Le decisioni della magistratura si rispettano sempre. Quindi anche nel caso di Marcello Dell’Utri. Aspetto comunque di conoscere le motivazioni con le quali la Cassazione, giudice di legittimità, ha annullato la sentenza della Corte d’Appello di Palermo che lo condannava a sette anni per concorso esterno in associazione mafiosa.
Aldilà del corso giudiziario, che pure reputo fondamentale, resta la verità storica e politica: Dell’Utri ha intrattenuto rapporti provati e documentati, per altro anche in diverse sentenze, con esponenti di spicco di cosa nostra, di fatto definendosi come la “testa di ponte” dei loro interessi nella Milano della finanza e dell’economia degli anni ’80 e ’90.

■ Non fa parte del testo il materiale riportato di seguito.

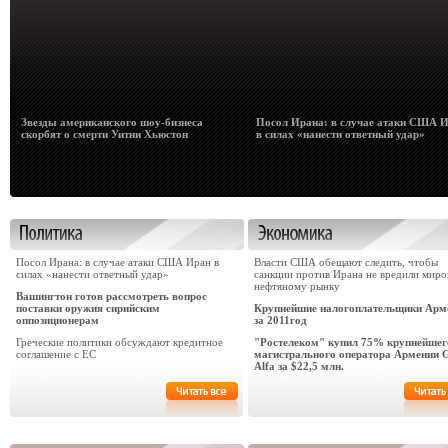
Звезды американского шоу-бизнеса
Посол Ирана: в случае атаки США 
скорбят о смерти Уитни Хьюстон
в силах «нанести ответный удар»
Посол Ирана: в случае атаки США Иран в
Власти США обещают следить, чтобы
силах «нанести ответный удар»
санкции против Ирана не вредили мир
нефтяному рынку
Вашингтон готов рассмотреть вопрос
поставки оружия сирийским
Крупнейшие налогоплательщики Арм
оппозиционерам
за 2011год
Греческие политики обсуждают кредитное
"Ростелеком" купил 75% крупнейшег
соглашение с ЕС
магистрального оператора Армении 
Alfa за $22,5 млн.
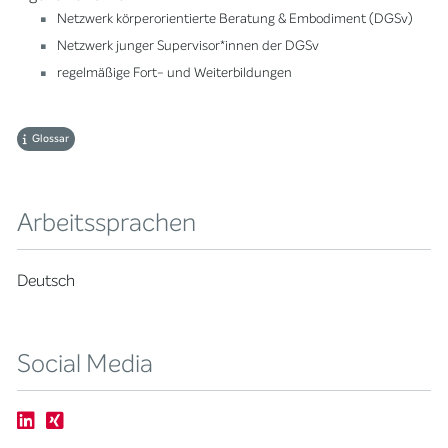
Netzwerk körperorientierte Beratung & Embodiment (DGSv)
Netzwerk junger Supervisor*innen der DGSv
regelmäßige Fort- und Weiterbildungen
Glossar
Arbeitssprachen
Deutsch
Social Media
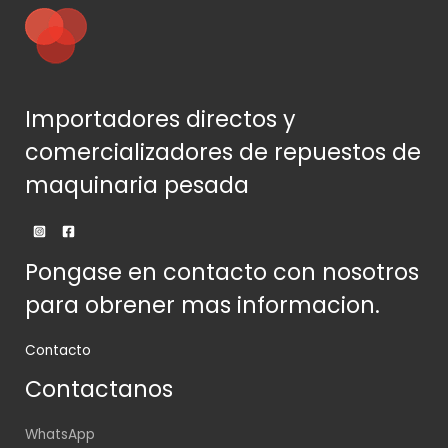
Importadores directos y
comercializadores de repuestos de
maquinaria pesada
Pongase en contacto con nosotros
para obrener mas informacion.
Contacto
Contactanos
WhatsApp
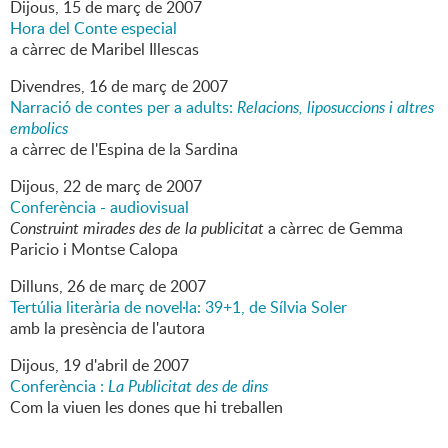
Dijous,
15
de
març
de
2007
Hora del Conte especial
a càrrec de Maribel Illescas
Divendres,
16
de
març
de
2007
Narració de contes per a adults:
Relacions, liposuccions i altres
embolics
a càrrec de l'Espina de la Sardina
Dijous,
22
de
març
de
2007
Conferència - audiovisual
Construint mirades des de la publicitat
a càrrec de Gemma
Paricio i Montse Calopa
Dilluns,
26
de
març
de
2007
Tertúlia literària de novel·la: 39+1, de Sílvia Soler
amb la presència de l'autora
Dijous,
19
d'
abril
de
2007
Conferència :
La Publicitat des de dins
Com la viuen les dones que hi treballen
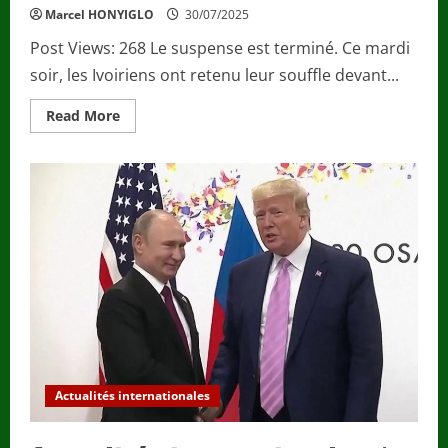
Marcel HONYIGLO
30/07/2025
Post Views: 268 Le suspense est terminé. Ce mardi
soir, les Ivoiriens ont retenu leur souffle devant...
Read
Read More
more
about
Actualités
Internationales
/
Présidentielle
2025
:
Alassane
Ouattara
brise
le
silence
et
se
relance
dans
la
course.
Actualités internationales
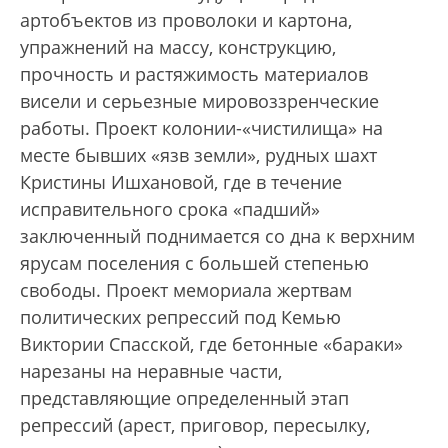
артобъектов из проволоки и картона,
упражнений на массу, конструкцию,
прочность и растяжимость материалов
висели и серьезные мировоззренческие
работы. Проект колонии-«чистилища» на
месте бывших «язв земли», рудных шахт
Кристины Ишхановой, где в течение
исправительного срока «падший»
заключенный поднимается со дна к верхним
ярусам поселения с большей степенью
свободы. Проект мемориала жертвам
политических репрессий под Кемью
Виктории Спасской, где бетонные «бараки»
нарезаны на неравные части,
представляющие определенный этап
репрессий (арест, приговор, пересылку,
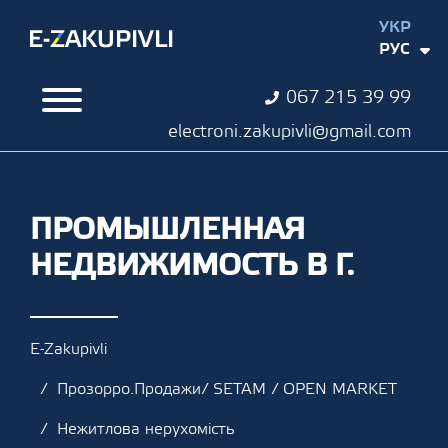
УКР
РУС
067 215 39 99
electroni.zakupivli@gmail.com
ПРОМЫШЛЕННАЯ
НЕДВИЖИМОСТЬ В Г.
E-Zakupivli
Прозорро.Продажи/ SETAM / OPEN MARKET
Нежитлова нерухомість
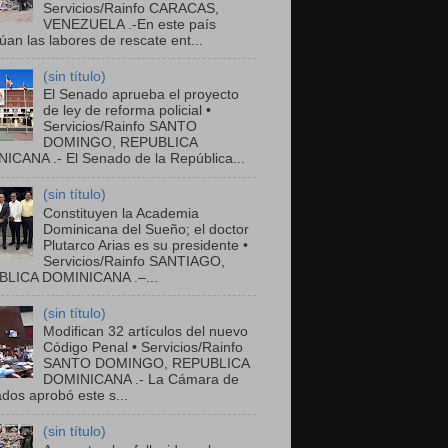
Servicios/Rainfo CARACAS,
VENEZUELA .-En este país
úan las labores de rescate ent...
(sin título)
El Senado aprueba el proyecto
de ley de reforma policial •
Servicios/Rainfo SANTO
DOMINGO, REPUBLICA
ICANA .- El Senado de la República...
(sin título)
Constituyen la Academia
Dominicana del Sueño; el doctor
Plutarco Arias es su presidente •
Servicios/Rainfo SANTIAGO,
LICA DOMINICANA .–...
(sin título)
Modifican 32 artículos del nuevo
Código Penal • Servicios/Rainfo
SANTO DOMINGO, REPUBLICA
DOMINICANA .- La Cámara de
dos aprobó este s...
(sin título)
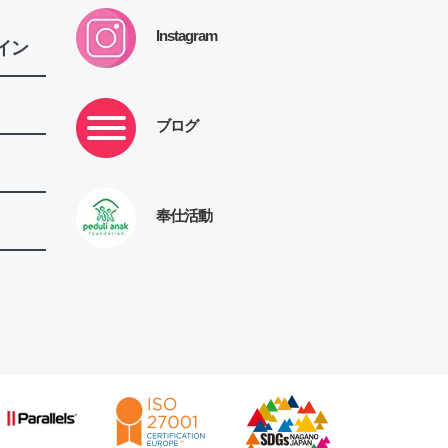
Instagram
イン
ブログ
奉仕活動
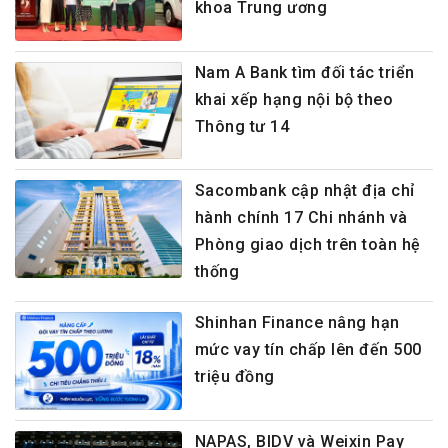
khoa Trung ương
Nam A Bank tìm đối tác triển
khai xếp hạng nội bộ theo
Thông tư 14
Sacombank cập nhật địa chỉ
hành chính 17 Chi nhánh và
Phòng giao dịch trên toàn hệ
thống
Shinhan Finance nâng hạn
mức vay tín chấp lên đến 500
triệu đồng
NAPAS, BIDV và Weixin Pay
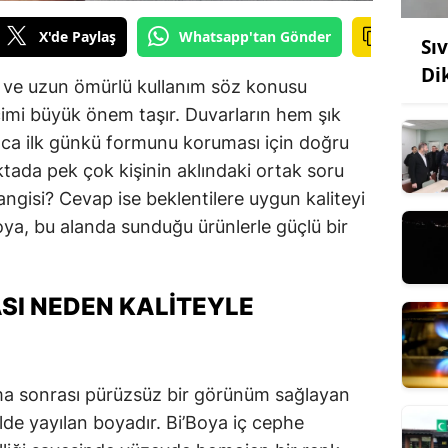
X'de Paylaş
Whatsapp'tan Gönder
Sı
Di
k ve uzun ömürlü kullanım söz konusu
imi büyük önem taşır. Duvarların hem şık
ca ilk günkü formunu koruması için doğru
ktada pek çok kişinin aklındaki ortak soru
angisi? Cevap ise beklentilere uygun kaliteyi
oya, bu alanda sunduğu ürünlerle güçlü bir
ASI NEDEN KALITEYLE
ama sonrası pürüzsüz bir görünüm sağlayan
lde yayılan boyadır. Bi’Boya iç cephe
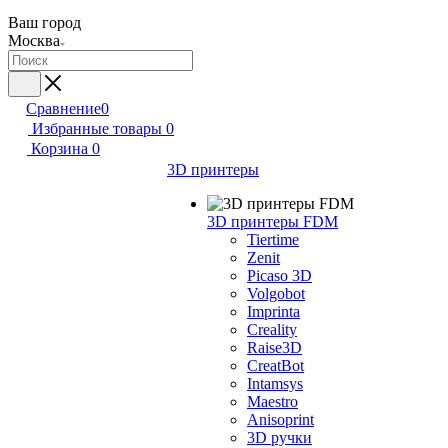
Ваш город
Москва
Сравнение
0
Избранные товары
0
Корзина
0
3D принтеры
3D принтеры FDM
Tiertime
Zenit
Picaso 3D
Volgobot
Imprinta
Creality
Raise3D
CreatBot
Intamsys
Maestro
Anisoprint
3D ручки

Lo ha fatto parallelamente al suo impegno politico e mi riferisco alla nascita di Forza Italia. Quando penso ai rapporti opachi di Dell’Utri non penso solo allo stalliere mafioso Vittorio Mangano, che pure risiedeva nella villa di Berlusconi, penso anche ai contatti con quella pletora di personaggi vicini alle famiglie mafiose del calibro dei Graviano e dei Bontade.
Soprattutto alla luce del bagno di sangue degli anni ’90, della morte di Falcone e Borsellino, della ormai ammessa trattativa Stato-mafia, credo che il Paese meriti di sapere cosa accadde in quella fosca stagione, chi ne fu protagonista anche nelle istituzioni deviate, cosa spinse a cercare un’intesa con cosa nostra e chi pagò il prezzo, come Borsellino, per averla osteggiata. Sapere è importante.
Perchè il Paese possa costruirsi un futuro realmente democratico, perchè le vittime possano avere giustizia, perchè si possa assistere alla fine della dittatura delle mafie, che condizionano ancora oggi, pesantemente, l’Italia.